I won’t go into complex details, but we also have monadic conditional function that enables us to do pretty things like:

testSomething :: IO ()
testSomething =
    runMaybeT $ do
      userInput <- lift getLine
      guard (length userInput /= 0)
      lift (putStrLn "ok!")
In that last snippet, if the user enters an empty string, the string “ok!” won’t be printed out.

As I already told you, abstractions are everywhere in FPL and especially in Haskell.

Error handling
One last example to give you an idea: exception handling. In C++, you have the keywords throw and catch and the type std::exception to inherits from. One big mistake a lot of folks do is thinking that error-prone code should be handled through exception. This is not really a good idea since exceptions are exceptional.

In Haskell, you can handle errors via dozens of ways. For instance, just like the testSomething function just above, you can use the Maybe type or use it as a monad. Even better, you can use its monadic transformer form, MaybeT, (what I did here), in order to extend your code with failable with no message errors code. Maybe express this concept: “maybe there’s nothing, maybe there’s just something”. And well, the Maybe type has two constructors. Try to guess what. Just, and Nothing. It can express a value that can be absent, ill, misformed, and so on.

For errors with message, we have a lovely type, monad and monad transformer with corresponding combinators: Either. It shows this: “I can have either this type or this one”. This is the theory about Either. Pratically, we don’t use it that way. We use this way: “it can has a right value, or a value that represents something wrong”. Two constructors for that type: Right, for a right value, and Left, for a wrong value.

If you just want to compute a value, and express a potential error with a String, you’re eligible to use an Either String a type! You could then do that:

testSomething :: IO ()
testSomething = do
    e <- runEitherT $ do
      userInput<- lift getLine
      when (length userInput == 0) . left $
        "oh god, error! empty string!"
      lift (putStrLn "ok!")
    either err skip e
stderr.

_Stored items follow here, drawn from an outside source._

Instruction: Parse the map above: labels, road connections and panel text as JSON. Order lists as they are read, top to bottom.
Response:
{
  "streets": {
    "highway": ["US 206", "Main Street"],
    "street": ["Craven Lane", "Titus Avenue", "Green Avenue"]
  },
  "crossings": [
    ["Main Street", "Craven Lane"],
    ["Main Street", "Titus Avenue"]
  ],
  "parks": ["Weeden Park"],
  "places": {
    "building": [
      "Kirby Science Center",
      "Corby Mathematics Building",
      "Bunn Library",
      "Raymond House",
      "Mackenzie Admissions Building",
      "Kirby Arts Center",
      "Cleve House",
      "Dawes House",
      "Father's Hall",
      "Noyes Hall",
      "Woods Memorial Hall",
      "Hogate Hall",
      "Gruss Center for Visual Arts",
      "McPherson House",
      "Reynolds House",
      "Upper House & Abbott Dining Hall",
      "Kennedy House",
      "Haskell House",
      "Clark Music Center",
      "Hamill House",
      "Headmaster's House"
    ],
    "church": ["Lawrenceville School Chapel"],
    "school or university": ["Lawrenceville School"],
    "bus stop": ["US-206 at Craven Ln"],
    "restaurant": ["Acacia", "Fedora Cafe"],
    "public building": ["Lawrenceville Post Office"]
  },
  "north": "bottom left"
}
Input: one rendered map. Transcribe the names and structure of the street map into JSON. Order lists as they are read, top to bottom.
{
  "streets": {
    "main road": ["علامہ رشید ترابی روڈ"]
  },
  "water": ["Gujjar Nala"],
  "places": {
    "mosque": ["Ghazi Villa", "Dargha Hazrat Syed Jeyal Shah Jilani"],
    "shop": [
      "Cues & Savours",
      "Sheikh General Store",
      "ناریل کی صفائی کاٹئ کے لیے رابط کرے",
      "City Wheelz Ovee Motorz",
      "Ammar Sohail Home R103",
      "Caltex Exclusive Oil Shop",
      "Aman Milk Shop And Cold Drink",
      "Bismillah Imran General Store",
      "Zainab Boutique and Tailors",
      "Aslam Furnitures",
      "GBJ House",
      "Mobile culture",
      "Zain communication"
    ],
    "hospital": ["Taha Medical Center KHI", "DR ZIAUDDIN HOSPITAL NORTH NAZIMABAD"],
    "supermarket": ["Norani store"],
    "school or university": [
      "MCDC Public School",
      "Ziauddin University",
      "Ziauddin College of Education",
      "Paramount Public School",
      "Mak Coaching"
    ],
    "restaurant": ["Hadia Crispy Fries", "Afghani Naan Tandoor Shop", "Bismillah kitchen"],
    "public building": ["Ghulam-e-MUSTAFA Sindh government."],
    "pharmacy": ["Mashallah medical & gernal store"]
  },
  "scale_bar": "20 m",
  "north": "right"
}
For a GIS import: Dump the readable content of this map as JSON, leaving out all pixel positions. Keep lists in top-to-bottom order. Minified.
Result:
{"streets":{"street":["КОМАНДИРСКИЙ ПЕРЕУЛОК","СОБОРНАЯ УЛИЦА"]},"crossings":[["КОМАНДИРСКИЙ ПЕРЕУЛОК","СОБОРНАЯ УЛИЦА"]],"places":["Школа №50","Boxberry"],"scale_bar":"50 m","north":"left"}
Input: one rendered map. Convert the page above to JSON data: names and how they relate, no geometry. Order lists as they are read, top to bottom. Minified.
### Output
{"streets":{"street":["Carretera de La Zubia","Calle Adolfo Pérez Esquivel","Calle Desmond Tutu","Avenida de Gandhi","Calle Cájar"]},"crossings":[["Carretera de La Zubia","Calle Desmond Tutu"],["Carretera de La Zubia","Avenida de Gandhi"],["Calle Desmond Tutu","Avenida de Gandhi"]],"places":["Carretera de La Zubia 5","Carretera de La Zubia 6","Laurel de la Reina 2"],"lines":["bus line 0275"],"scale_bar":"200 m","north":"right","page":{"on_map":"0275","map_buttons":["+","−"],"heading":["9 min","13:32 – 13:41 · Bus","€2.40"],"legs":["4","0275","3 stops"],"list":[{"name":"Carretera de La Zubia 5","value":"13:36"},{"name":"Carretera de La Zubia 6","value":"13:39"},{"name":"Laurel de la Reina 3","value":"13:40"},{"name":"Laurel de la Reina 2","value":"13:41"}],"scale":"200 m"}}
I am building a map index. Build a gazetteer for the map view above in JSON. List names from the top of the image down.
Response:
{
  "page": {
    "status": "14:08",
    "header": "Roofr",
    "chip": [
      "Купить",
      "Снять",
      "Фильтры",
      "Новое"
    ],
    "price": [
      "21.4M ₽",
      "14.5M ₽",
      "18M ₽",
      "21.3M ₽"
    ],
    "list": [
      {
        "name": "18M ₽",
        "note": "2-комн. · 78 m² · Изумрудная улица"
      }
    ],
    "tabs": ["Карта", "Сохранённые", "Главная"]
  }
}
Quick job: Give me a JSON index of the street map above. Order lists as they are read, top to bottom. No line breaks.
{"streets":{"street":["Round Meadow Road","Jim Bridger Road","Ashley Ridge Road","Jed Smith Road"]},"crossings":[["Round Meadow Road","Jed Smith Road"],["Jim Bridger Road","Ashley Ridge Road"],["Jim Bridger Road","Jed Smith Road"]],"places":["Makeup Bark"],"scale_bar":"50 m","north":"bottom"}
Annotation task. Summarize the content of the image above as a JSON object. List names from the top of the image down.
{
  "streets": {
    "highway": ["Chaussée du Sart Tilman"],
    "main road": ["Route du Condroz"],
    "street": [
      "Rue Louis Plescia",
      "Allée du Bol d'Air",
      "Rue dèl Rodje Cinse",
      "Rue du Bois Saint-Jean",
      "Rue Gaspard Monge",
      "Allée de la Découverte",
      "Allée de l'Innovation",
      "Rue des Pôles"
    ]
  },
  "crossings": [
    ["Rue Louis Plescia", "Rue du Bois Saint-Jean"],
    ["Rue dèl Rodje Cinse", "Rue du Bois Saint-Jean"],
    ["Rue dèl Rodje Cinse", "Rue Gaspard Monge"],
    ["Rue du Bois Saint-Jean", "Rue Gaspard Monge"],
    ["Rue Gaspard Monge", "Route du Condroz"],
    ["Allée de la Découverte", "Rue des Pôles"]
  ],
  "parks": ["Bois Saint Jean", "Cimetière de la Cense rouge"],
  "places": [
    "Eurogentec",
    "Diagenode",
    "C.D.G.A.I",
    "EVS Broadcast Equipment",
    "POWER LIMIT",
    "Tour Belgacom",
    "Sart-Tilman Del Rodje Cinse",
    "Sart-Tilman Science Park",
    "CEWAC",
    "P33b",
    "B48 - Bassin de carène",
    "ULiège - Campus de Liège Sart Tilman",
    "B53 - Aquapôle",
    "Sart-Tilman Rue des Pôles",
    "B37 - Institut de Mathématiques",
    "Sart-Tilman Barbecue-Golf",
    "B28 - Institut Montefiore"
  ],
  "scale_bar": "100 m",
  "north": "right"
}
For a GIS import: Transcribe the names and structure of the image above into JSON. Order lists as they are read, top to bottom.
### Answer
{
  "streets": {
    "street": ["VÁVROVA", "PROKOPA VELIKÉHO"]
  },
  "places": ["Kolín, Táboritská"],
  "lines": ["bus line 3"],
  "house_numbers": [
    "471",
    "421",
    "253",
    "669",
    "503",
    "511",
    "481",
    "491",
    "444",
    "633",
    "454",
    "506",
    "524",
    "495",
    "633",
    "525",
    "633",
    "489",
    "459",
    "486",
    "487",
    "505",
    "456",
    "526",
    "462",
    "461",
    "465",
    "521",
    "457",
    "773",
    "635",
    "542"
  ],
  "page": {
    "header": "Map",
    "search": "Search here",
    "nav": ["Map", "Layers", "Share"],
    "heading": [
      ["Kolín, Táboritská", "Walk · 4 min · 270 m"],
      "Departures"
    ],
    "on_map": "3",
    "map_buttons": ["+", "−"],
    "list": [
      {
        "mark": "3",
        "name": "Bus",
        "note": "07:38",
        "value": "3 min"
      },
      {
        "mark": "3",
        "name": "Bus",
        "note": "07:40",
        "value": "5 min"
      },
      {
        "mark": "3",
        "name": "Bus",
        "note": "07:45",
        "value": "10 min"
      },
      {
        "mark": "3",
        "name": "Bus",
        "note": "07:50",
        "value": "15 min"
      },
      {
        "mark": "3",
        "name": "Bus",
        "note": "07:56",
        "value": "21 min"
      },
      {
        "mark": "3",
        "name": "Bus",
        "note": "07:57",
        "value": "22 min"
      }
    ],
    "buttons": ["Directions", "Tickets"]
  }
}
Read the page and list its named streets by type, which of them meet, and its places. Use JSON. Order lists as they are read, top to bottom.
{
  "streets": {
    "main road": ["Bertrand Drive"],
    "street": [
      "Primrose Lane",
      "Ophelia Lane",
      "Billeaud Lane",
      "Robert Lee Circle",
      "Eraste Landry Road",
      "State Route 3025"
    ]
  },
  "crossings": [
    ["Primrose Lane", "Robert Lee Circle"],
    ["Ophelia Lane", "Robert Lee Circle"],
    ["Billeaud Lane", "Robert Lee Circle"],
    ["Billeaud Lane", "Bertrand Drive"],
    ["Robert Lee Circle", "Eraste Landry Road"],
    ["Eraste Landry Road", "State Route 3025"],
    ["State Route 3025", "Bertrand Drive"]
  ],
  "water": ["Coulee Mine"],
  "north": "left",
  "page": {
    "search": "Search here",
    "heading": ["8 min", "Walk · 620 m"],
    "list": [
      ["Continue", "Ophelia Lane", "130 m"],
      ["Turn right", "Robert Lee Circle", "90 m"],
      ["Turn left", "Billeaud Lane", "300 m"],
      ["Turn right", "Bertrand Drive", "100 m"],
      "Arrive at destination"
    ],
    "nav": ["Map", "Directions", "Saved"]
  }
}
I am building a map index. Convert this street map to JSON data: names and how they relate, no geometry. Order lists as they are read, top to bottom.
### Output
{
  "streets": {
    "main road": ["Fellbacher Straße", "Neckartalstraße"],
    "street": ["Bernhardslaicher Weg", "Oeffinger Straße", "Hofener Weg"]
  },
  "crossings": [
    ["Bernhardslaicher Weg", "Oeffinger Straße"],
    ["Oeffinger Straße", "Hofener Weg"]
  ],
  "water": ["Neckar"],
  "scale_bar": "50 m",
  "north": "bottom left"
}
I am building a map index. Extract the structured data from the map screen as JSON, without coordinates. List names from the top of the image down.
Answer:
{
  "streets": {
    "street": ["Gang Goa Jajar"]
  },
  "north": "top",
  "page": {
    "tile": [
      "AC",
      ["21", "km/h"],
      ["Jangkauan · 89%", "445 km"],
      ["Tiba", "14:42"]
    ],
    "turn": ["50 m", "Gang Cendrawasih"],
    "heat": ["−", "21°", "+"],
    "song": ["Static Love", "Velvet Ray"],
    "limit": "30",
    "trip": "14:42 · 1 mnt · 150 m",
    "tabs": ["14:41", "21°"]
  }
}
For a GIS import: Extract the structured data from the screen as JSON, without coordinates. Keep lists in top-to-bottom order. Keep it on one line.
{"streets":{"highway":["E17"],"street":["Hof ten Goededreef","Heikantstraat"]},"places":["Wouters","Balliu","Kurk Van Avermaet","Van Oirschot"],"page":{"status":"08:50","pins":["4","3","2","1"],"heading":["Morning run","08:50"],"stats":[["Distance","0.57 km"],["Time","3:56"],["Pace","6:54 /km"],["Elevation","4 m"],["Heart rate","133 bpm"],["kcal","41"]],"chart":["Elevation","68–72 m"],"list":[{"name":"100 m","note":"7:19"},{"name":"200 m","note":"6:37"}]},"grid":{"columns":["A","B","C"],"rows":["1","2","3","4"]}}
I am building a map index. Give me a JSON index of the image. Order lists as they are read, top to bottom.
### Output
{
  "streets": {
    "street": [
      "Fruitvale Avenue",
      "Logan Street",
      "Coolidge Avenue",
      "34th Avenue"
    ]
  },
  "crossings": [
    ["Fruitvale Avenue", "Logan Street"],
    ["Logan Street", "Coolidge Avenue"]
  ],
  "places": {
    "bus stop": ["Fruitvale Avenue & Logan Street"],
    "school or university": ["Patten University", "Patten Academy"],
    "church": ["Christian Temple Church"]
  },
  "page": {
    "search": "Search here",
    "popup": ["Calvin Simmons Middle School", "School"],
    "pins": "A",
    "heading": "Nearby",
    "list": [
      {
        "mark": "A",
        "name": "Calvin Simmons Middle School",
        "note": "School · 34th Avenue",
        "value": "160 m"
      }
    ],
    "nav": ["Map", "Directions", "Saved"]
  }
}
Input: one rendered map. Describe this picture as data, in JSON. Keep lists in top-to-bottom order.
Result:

Pretty straight-forward huh? :)

I could have written much more lines about comparison, but I think it’s quite enough for today. I’ll go into further details if you want.

The last thing to keep in mind is that all you can do in imperative languages can be achieved in FPL as well.

1 comment:

  1. There is std::accumulate (and have been for a while actually) in C++, just to point that abstractions exists there as well. Actually C++ (const) iterators are a way to make the very same stuff you can achieve with Foldable/Traversable from Haskell, at about the same abstraction level.

    Also you have a semicolon after for loop making the body empty and first C++ example not compilable. And as you use C++11 auto, you could use range-based for loop (if you don’t want to use std::accumulate for some reason).

    In conditional execution example, I would extract string generation into own function. You do it Haskell example, so why not to do it C++ as well?

    Using exceptions for handling “not-happy” path is totally valid thing in C++. It’s way better than testing result value for each function call (as the Maybe’s or Either’s bind does, but that’s hidden behind the abstraction). Computing with exceptions is like computing in exists e : Exception, Either e -monad.

    Maybe the choice of C++ for imperative language is not the best possible. You can build powerful abstractions in C++ as well. Bare C would be much illustrative.